Identify each line in the listing below that contains the word "Which", and copy those lines out.

═════ Provided data ═════

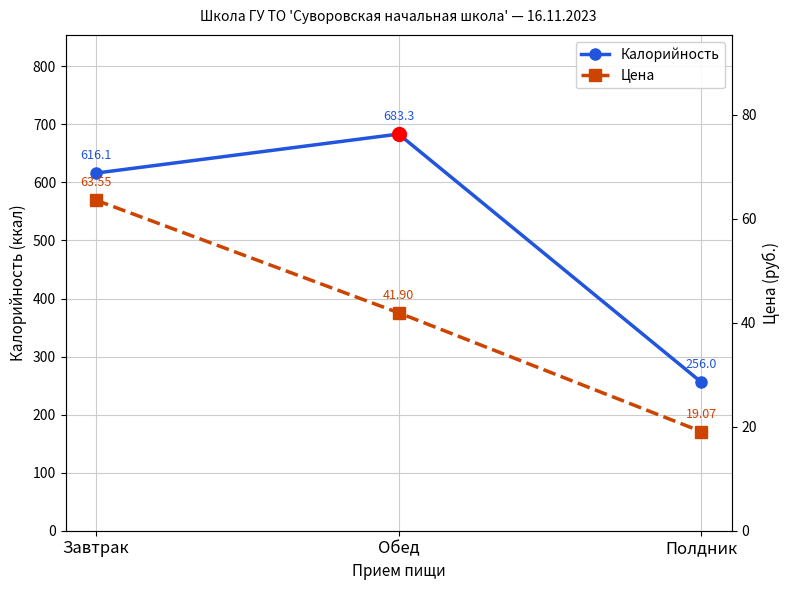

Which series has the largest total across all categories?

Калорийность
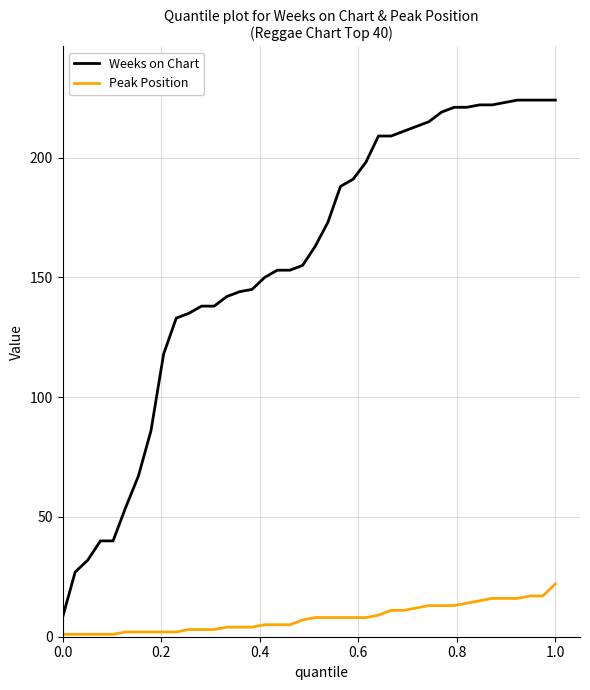

True or false: Peak Position and Weeks on Chart intersect in this chart.

False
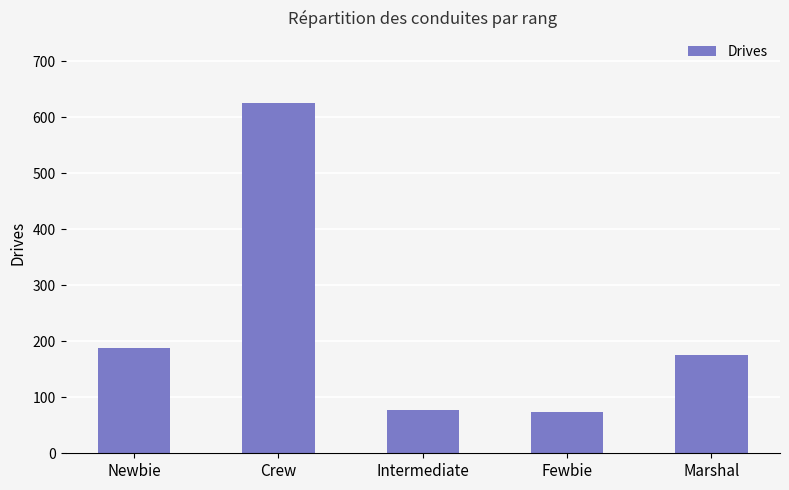

What is the change in value from Newbie to Fewbie?

-115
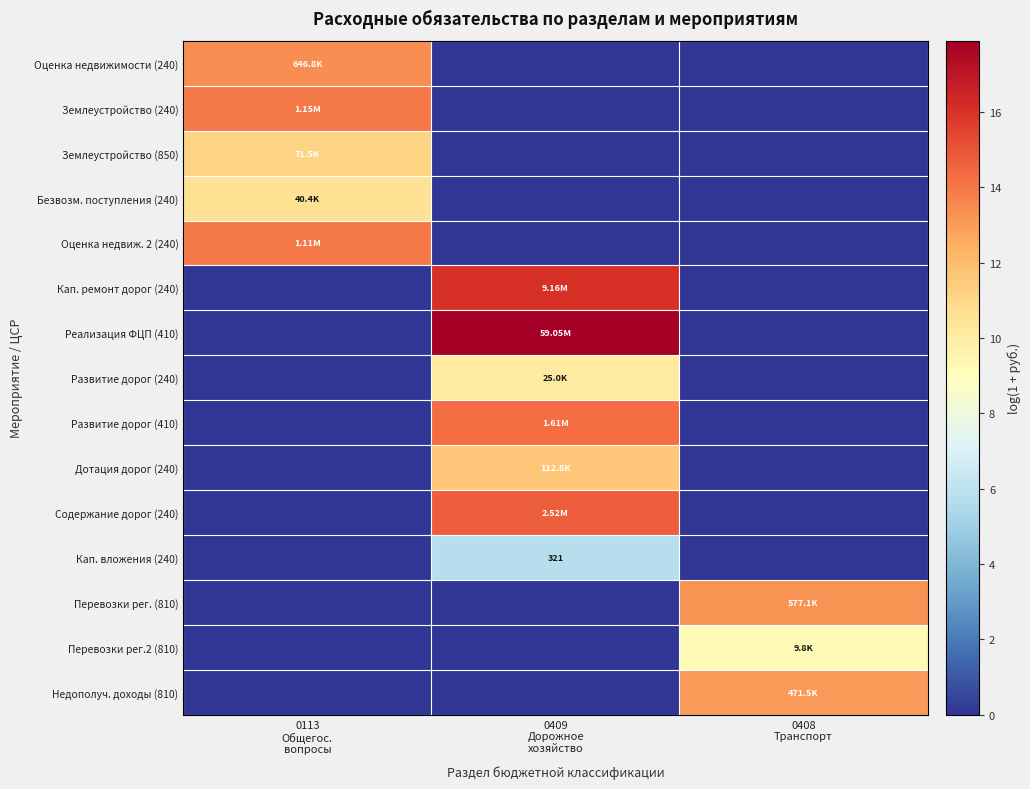

At how many categories does at least one series exceed 12?

3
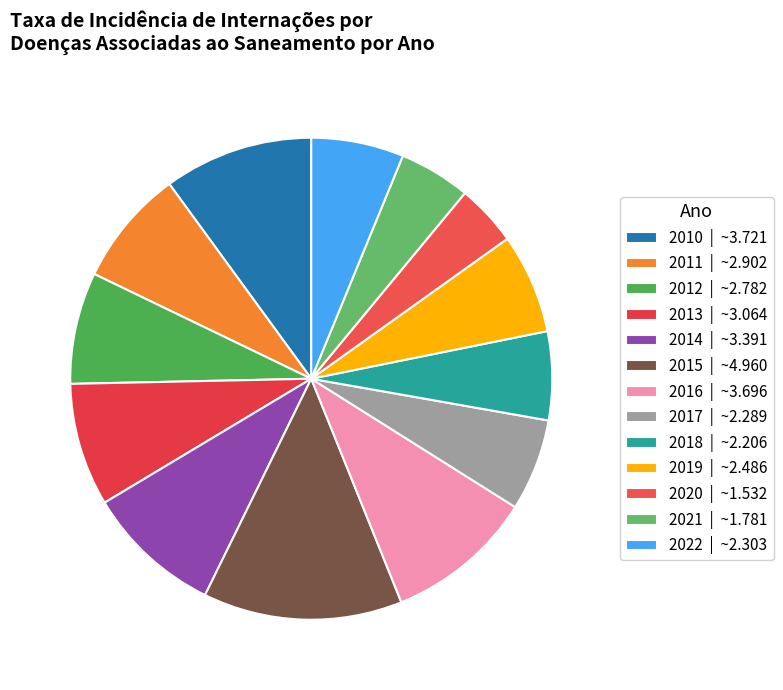

Combined, do 2011 and 2015 account for over 50%?

No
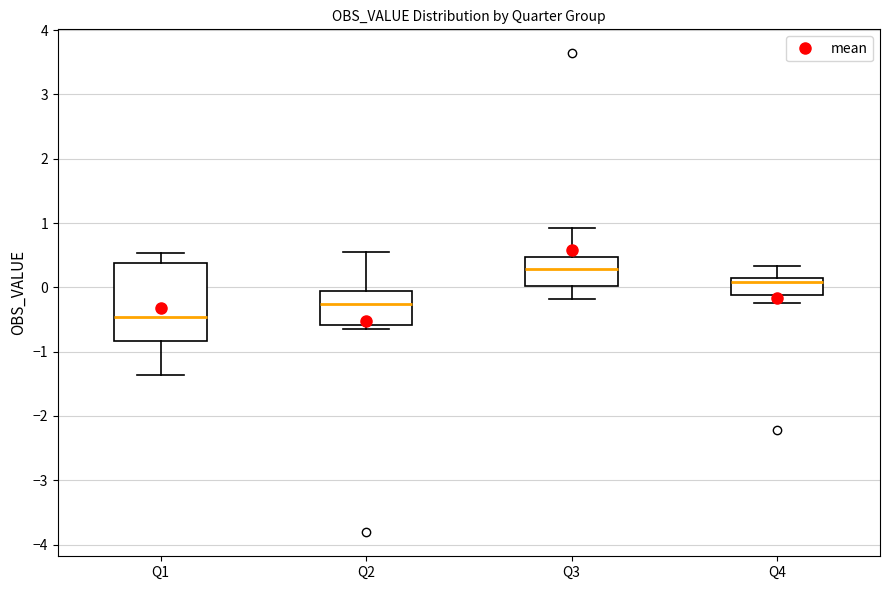

Which box is the tallest, from its lower edge to its upper edge?

Q1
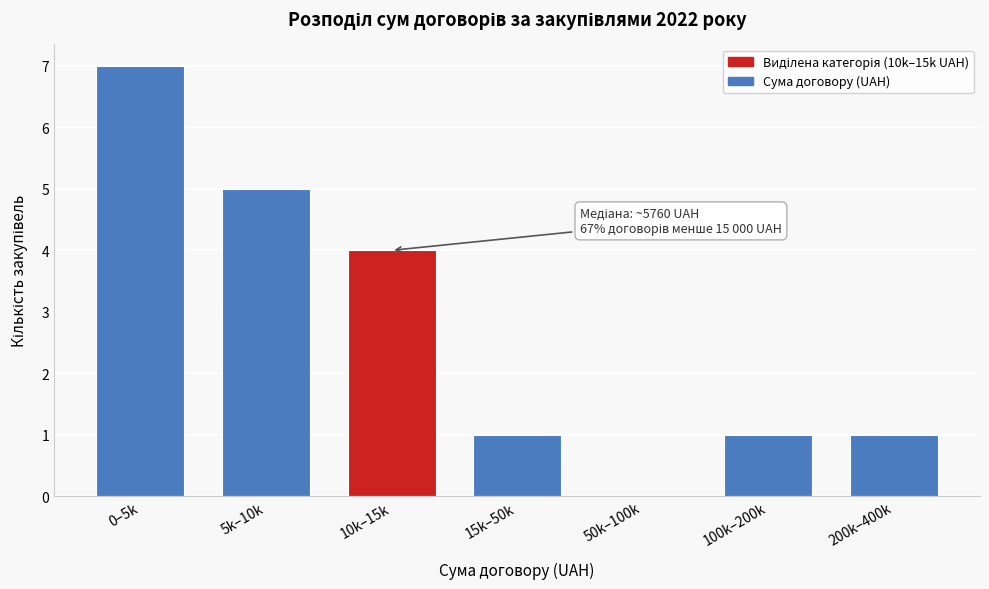

Reading left to right, list all the values displayed in this chart.

0–5k=7	5k–10k=5	10k–15k=4	15k–50k=1	50k–100k=0	100k–200k=1	200k–400k=1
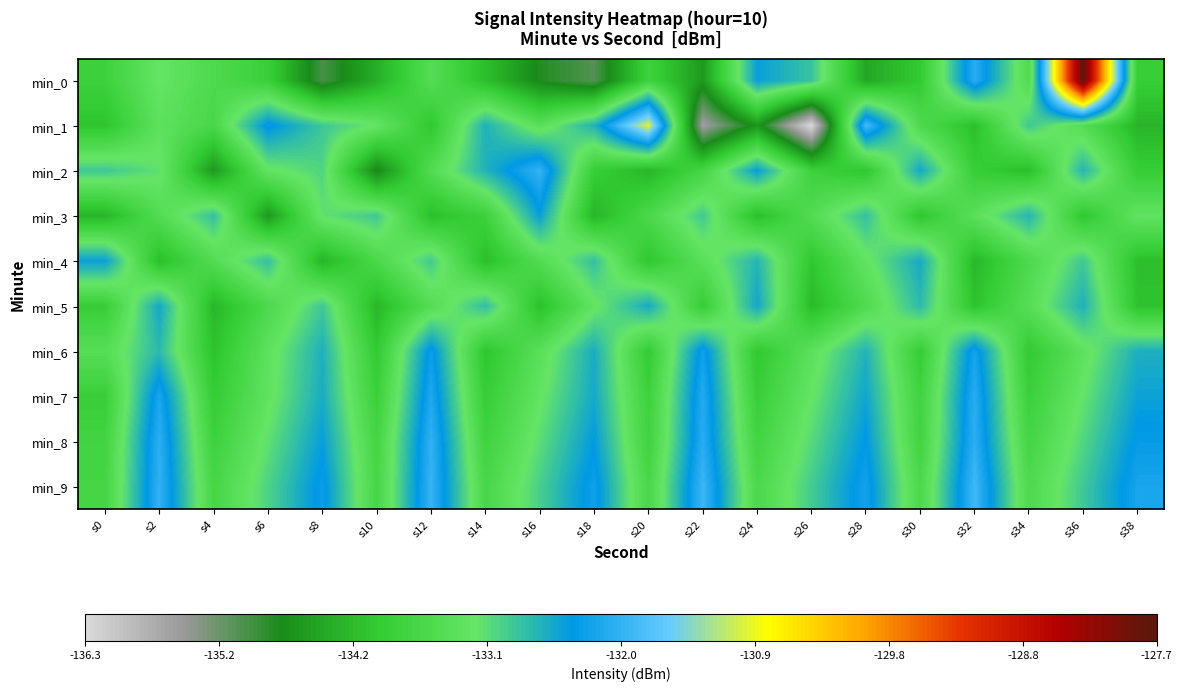

Which label corresponds to the smallest value in the chart?

s26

═════

- _Expected answer_
Which series has the largest total across all categories?
Which box is the tallest, from its lower edge to its upper edge?
Which label corresponds to the smallest value in the chart?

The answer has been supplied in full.